Texto apresentado:

=====

Juiz reconhece que FGTS acumulado durante o casamento deve ser dividido na partilha de bens. Entenda as regras, limites e impactos dessa decisão.
O Fundo de Garantia do Tempo de Serviço (FGTS), criado pela Lei nº 8.036/1990, sempre foi tratado como uma reserva trabalhista individual, vinculada ao empregado e controlada pela Caixa Econômica Federal. Porém, quando há casamento ou união estável, surge a dúvida: esses valores podem ser partilhados em caso de divórcio? A jurisprudência brasileira consolidou uma resposta surpreendente: sim, os depósitos feitos durante o período conjugal integram o patrimônio comum e devem ser divididos entre os ex-cônjuges, dependendo do regime de bens.

=====

Registros fornecidos:

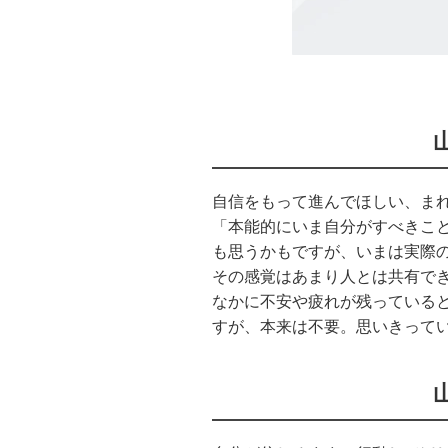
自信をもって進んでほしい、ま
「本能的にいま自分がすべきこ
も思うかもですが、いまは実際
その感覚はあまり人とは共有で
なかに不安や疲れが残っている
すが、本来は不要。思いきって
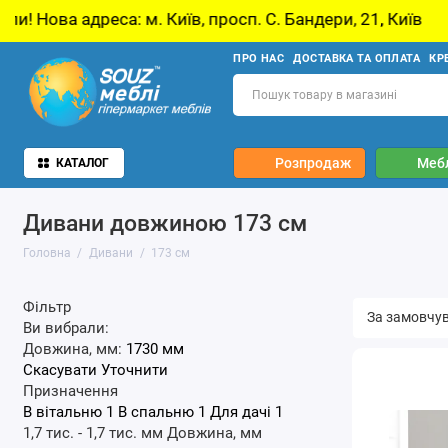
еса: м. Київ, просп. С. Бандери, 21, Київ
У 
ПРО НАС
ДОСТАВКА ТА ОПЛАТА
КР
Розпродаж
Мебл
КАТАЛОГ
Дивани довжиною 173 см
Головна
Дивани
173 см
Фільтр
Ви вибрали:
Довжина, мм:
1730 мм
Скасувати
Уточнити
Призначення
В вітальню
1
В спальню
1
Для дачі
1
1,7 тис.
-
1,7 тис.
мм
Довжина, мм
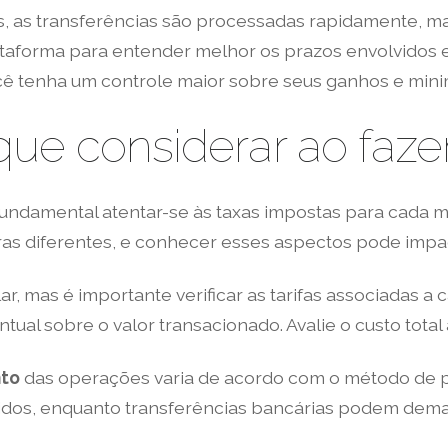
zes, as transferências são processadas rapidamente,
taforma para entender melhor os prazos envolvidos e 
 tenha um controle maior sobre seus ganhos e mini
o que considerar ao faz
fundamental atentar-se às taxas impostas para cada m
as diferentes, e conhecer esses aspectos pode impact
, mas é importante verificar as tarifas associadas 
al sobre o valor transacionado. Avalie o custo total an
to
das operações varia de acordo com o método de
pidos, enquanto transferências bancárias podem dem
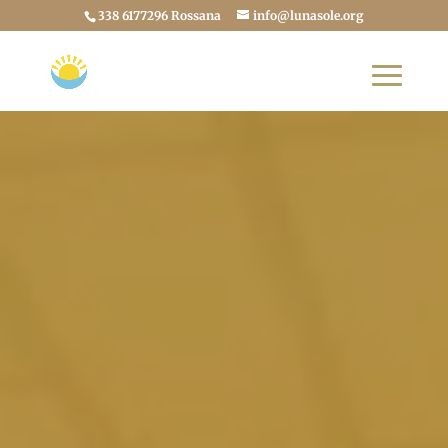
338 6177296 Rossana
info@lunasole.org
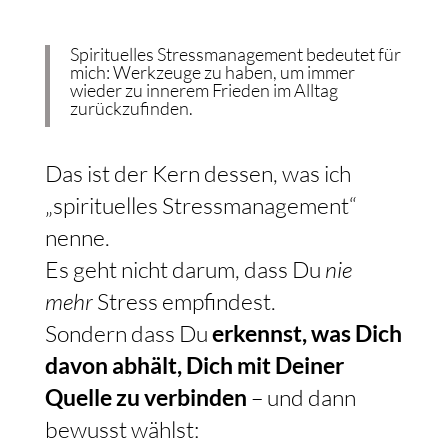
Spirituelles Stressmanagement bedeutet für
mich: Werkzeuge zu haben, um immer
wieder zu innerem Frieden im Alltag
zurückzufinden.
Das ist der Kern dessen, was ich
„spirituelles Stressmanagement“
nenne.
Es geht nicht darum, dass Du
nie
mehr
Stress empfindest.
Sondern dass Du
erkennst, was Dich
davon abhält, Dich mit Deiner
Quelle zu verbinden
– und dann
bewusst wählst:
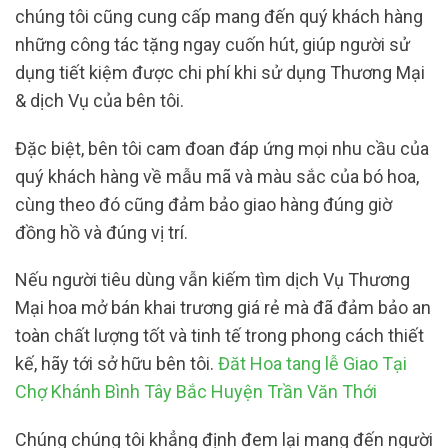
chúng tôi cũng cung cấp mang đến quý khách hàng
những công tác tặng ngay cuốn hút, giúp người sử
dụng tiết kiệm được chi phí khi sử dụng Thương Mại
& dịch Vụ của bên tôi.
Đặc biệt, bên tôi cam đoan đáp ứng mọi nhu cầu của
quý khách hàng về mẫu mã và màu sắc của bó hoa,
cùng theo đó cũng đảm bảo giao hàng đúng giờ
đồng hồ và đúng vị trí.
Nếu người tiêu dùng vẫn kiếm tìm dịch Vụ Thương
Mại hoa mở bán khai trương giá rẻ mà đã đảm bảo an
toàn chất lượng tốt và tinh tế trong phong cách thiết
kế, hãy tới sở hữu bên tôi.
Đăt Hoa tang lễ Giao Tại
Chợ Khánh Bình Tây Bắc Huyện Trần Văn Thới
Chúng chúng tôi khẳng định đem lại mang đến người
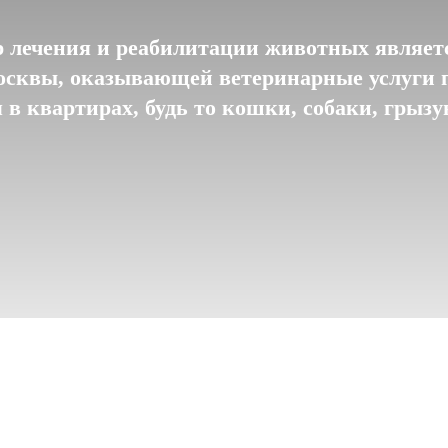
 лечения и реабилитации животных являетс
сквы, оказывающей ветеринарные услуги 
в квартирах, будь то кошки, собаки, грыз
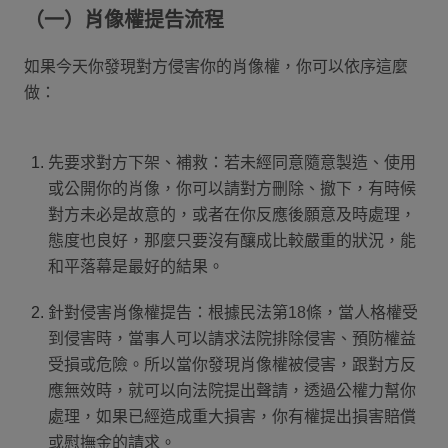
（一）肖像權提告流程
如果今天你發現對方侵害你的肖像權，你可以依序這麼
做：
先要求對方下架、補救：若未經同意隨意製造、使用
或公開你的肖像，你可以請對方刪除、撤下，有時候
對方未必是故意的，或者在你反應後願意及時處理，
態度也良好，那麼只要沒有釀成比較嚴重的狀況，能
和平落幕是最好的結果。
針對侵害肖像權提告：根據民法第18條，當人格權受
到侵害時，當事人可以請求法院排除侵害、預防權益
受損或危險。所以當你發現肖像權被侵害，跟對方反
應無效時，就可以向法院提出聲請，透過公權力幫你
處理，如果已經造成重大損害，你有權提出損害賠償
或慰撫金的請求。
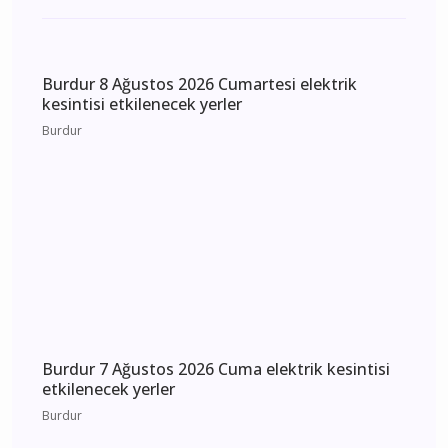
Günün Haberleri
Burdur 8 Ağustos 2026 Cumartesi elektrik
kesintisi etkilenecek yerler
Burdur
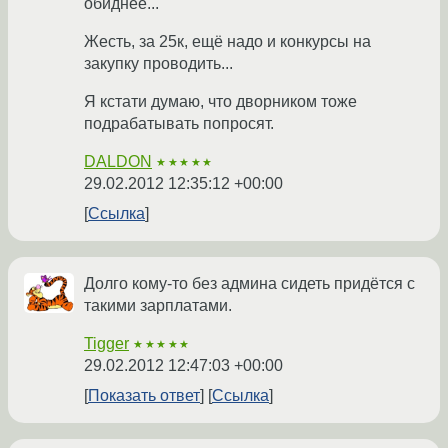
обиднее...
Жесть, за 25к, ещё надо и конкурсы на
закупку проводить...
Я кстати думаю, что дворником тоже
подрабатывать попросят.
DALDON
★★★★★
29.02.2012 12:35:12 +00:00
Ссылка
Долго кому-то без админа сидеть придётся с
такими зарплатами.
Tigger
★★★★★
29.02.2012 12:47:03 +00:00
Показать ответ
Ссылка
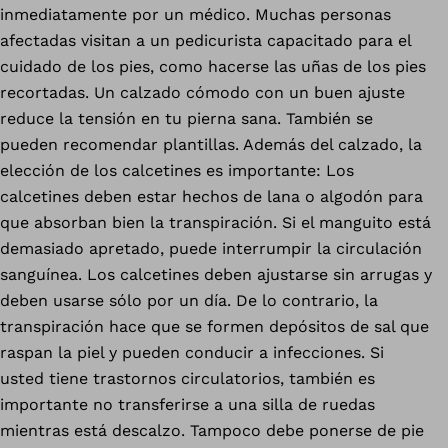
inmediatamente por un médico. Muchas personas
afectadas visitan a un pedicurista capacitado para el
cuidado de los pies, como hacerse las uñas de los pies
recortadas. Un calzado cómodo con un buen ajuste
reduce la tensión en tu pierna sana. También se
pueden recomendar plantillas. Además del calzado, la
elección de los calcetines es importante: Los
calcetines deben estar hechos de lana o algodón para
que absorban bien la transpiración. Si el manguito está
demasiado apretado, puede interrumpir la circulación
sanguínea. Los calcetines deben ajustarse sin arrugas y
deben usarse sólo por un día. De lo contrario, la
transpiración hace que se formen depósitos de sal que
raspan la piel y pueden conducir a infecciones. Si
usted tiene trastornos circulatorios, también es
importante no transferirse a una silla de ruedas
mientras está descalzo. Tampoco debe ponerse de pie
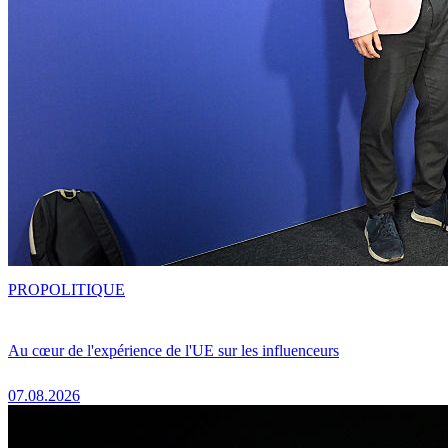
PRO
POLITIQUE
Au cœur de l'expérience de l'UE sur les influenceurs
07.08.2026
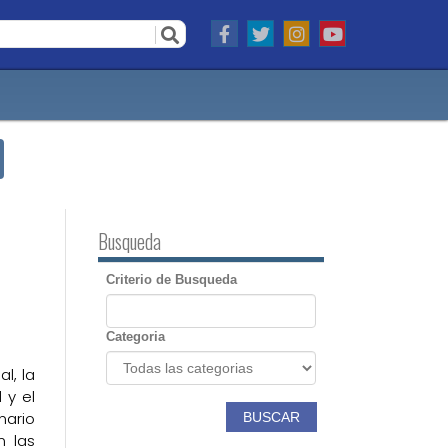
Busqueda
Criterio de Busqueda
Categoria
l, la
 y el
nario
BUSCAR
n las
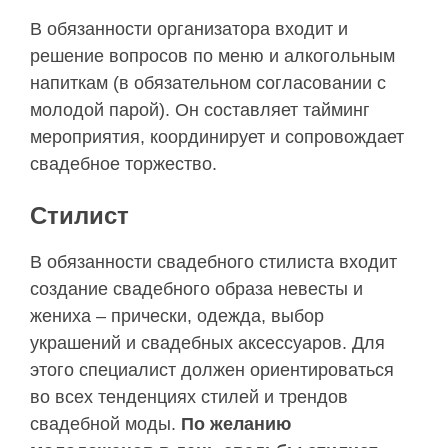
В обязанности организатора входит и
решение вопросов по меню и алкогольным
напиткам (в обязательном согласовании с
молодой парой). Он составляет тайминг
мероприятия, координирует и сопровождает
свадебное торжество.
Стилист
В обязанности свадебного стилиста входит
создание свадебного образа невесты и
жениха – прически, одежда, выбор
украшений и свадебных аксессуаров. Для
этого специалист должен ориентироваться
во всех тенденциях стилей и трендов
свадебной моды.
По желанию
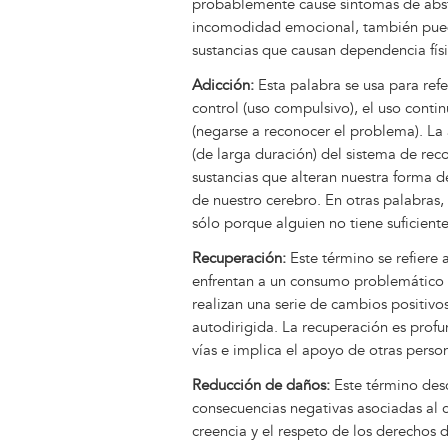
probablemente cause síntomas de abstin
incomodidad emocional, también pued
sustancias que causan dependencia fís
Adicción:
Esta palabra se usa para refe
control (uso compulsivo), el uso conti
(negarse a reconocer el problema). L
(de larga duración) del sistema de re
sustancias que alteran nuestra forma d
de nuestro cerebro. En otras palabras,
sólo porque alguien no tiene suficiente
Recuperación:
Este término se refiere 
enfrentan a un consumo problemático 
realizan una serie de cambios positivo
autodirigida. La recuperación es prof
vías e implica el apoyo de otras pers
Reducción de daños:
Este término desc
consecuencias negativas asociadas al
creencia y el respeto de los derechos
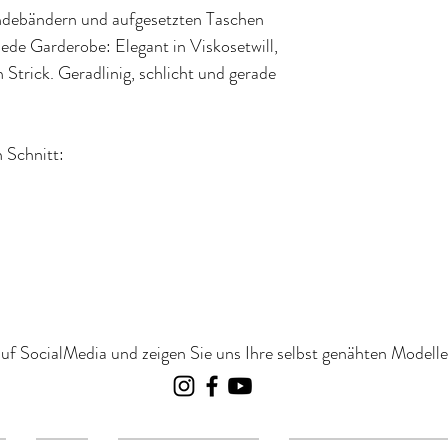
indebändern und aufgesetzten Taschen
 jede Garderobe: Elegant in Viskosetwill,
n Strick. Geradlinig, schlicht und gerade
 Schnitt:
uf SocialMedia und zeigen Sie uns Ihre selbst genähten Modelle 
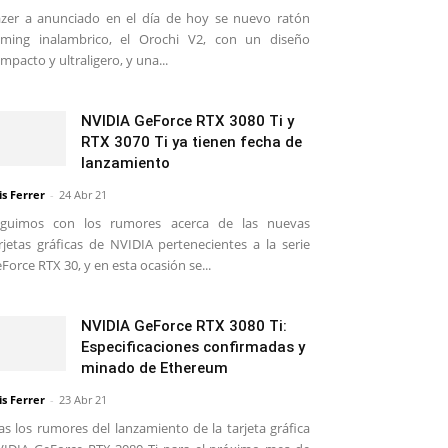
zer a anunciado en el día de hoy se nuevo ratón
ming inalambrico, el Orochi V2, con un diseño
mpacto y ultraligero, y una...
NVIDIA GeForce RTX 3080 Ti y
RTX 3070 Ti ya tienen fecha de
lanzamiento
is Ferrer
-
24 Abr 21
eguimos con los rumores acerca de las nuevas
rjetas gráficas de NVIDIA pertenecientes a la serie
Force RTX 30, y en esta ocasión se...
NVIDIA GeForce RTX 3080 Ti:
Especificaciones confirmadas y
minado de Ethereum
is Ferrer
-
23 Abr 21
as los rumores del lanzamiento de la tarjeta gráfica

=====

O que se pede:
a. Traduza para o inglês esta frase do texto sobre o FGTS no divórcio: "Porém, quando há casamento ou união estável, surge a dúvida: esses valores podem ser partilhados em caso de divórcio?"
b. De acordo com o texto sobre o FGTS no divórcio, por que os depósitos feitos durante o período conjugal devem ser divididos entre os ex-cônjuges? Responda em uma a três frases.
c. Prossiga o texto sobre o FGTS no divórcio a partir da última frase apresentada.

Resultados:
a. However, when there is a marriage or a stable union, the question arises: can these amounts be shared in the event of a divorce?

b. Segundo a jurisprudência brasileira, esses depósitos integram o patrimônio comum do casal. Por isso devem ser divididos entre os ex-cônjuges, dependendo do regime de bens.

c.
Essa interpretação ganhou força em decisões do Superior Tribunal de Justiça (STJ), que firmou entendimento de que, nos casamentos em regime de comunhão parcial ou universal de bens, o saldo do FGTS constituído durante a união pertence ao casal. Ou seja, não se trata de herança individual apenas do trabalhador, mas de um bem partilhável, assim como imóveis ou aplicações financeiras adquiridas na constância do casamento.
Decisões judiciais que consolidaram o direito
A questão não foi pacífica por muito tempo. Muitos tribunais entendiam que o FGTS só poderia ser partilhado quando sacado, pois a conta é vinculada e possui regras rígidas de movimentação. Contudo, o STJ mudou o paradigma em decisões marcantes.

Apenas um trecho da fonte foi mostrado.